Shahid Wasif

Personal information
- Born: 15 May 1997 (age 29) Attock, Punjab, Pakistan
- Batting: Right handed
- Bowling: Right arm off break
- Role: Wicket-keeper batter

International information
- National side: Hong Kong (2016–present);
- ODI debut (cap 36): 8 September 2016 v Scotland
- Last ODI: 10 March 2018 v Zimbabwe
- T20I debut (cap 23): 5 September 2016 v Ireland
- Last T20I: 12 March 2023 v Malaysia

Career statistics
| Competition | ODI | T20I | LA |
| Matches | 10 | 22 | 26 |
| Runs scored | 81 | 300 | 359 |
| Batting average | 11.57 | 20.00 | 17.09 |
| 100s/50s | 0/0 | 0/1 | 0/1 |
| Top score | 45 | 50 | 68 |
| Catches/stumpings | 2/– | 9/– | 14/1 |
- Source: ESPNcricinfo, 16 March 2023

= Shahid Wasif =

Hong Kong cricketer (born 1997)

Shahid Wasif (born 15 May 1997) is a Pakistani-born Hong Kong cricketer. He is a right-handed batsman and right-arm off break bowler. He made his Twenty20 International (T20I) debut against Ireland on 5 September 2016. He made his One Day International (ODI) debut against Scotland on 8 September 2016.

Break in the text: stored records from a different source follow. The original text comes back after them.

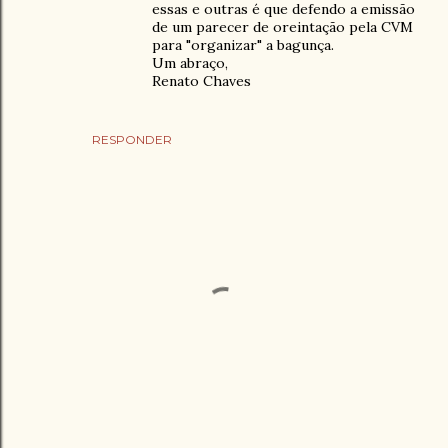
essas e outras é que defendo a emissão
de um parecer de oreintação pela CVM
para "organizar" a bagunça.
Um abraço,
Renato Chaves
RESPONDER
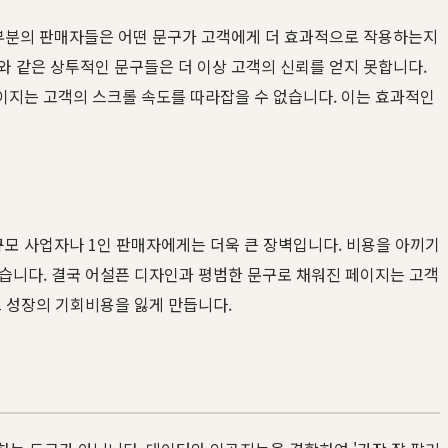
대부분의 판매자들은 어떤 문구가 고객에게 더 효과적으로 작용하는지
티'와 같은 상투적인 문구들은 더 이상 고객의 신뢰를 얻지 못합니다.
이지는 고객의 스크롤 속도를 따라잡을 수 없습니다. 이는 효과적인
모 사업자나 1인 판매자에게는 더욱 큰 장벽입니다. 비용을 아끼기
렵습니다. 결국 어설픈 디자인과 평범한 문구로 채워진 페이지는 고객
스 성장의 기회비용을 잃게 만듭니다.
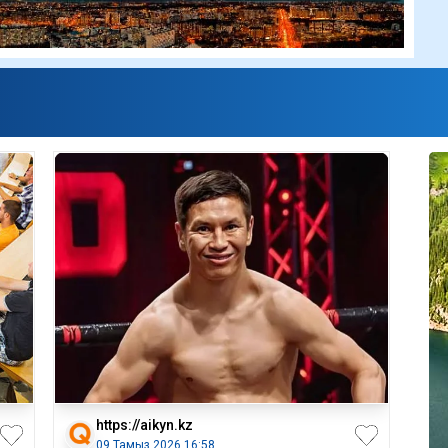
https://aikyn.kz
09 Тамыз 2026 16:58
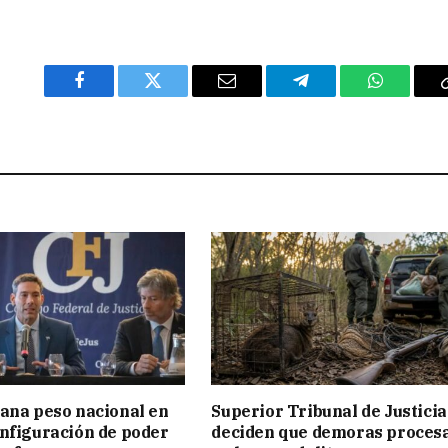
Facebook
Twitter
Email
Telegram
WhatsAp
ana peso nacional en
Superior Tribunal de Justicia
nfiguración de poder
deciden que demoras proces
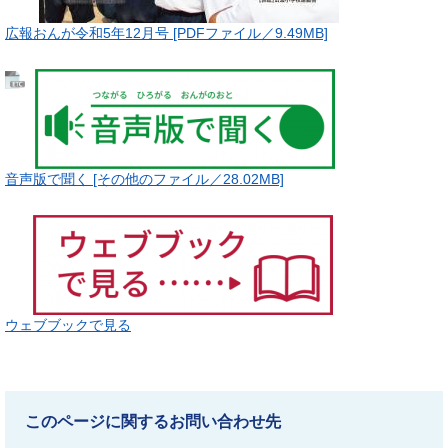
広報おんが令和5年12月号 [PDFファイル／9.49MB]
音声版で聞く [その他のファイル／28.02MB]
ウェブブックで見る
このページに関するお問い合わせ先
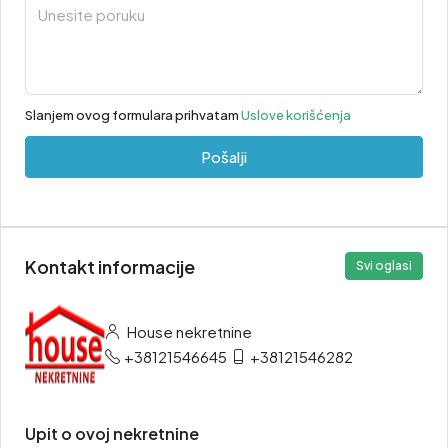
Slanjem ovog formulara prihvatam
Uslove korišćenja
Pošalji
Kontakt informacije
Svi oglasi
House nekretnine
+38121546645
+38121546282
Upit o ovoj nekretnine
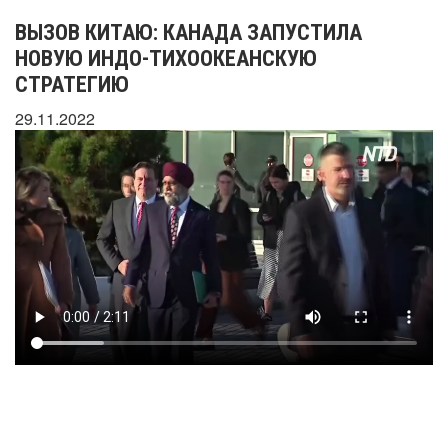
ВЫЗОВ КИТАЮ: КАНАДА ЗАПУСТИЛА
НОВУЮ ИНДО-ТИХООКЕАНСКУЮ
СТРАТЕГИЮ
29.11.2022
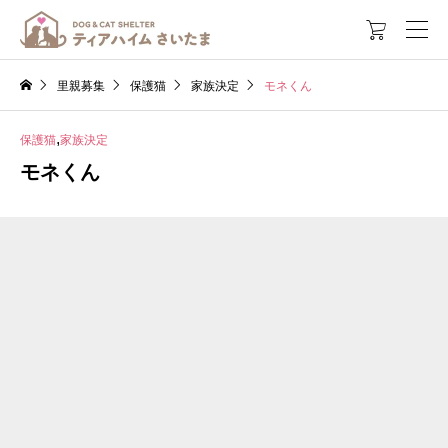

里親募集
保護猫
家族決定
モネくん
,
保護猫
家族決定
モネくん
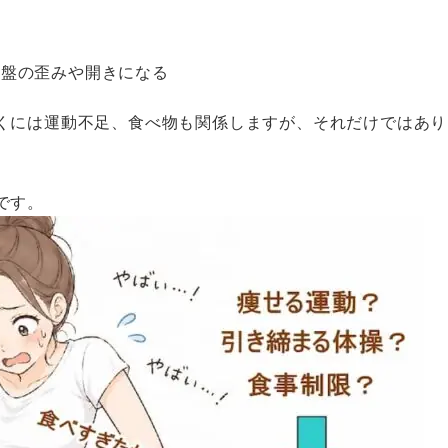
骨盤の歪みや開きになる
くには運動不足、食べ物も関係しますが、それだけではあり
です。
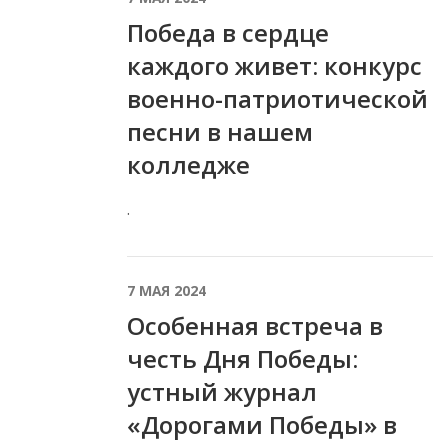
Победа в сердце
каждого живет: конкурс
военно-патриотической
песни в нашем
колледже
.
7 МАЯ 2024
Особенная встреча в
честь Дня Победы:
устный журнал
«Дорогами Победы» в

In December 2018, he was named in Hong Kong's team for the 2018 ACC Emerging Teams Asia Cup. In April 2019, he was named in Hong Kong's squad for the 2019 ICC World Cricket League Division Two tournament in Namibia. In September 2019, he was named in Hong Kong's squad for the 2019 ICC T20 World Cup Qualifier tournament in the United Arab Emirates. In November 2019, he was named in Hong Kong's squad for the 2019 ACC Emerging Teams Asia Cup in Bangladesh and for the Cricket World Cup Challenge League B tournament in Oman.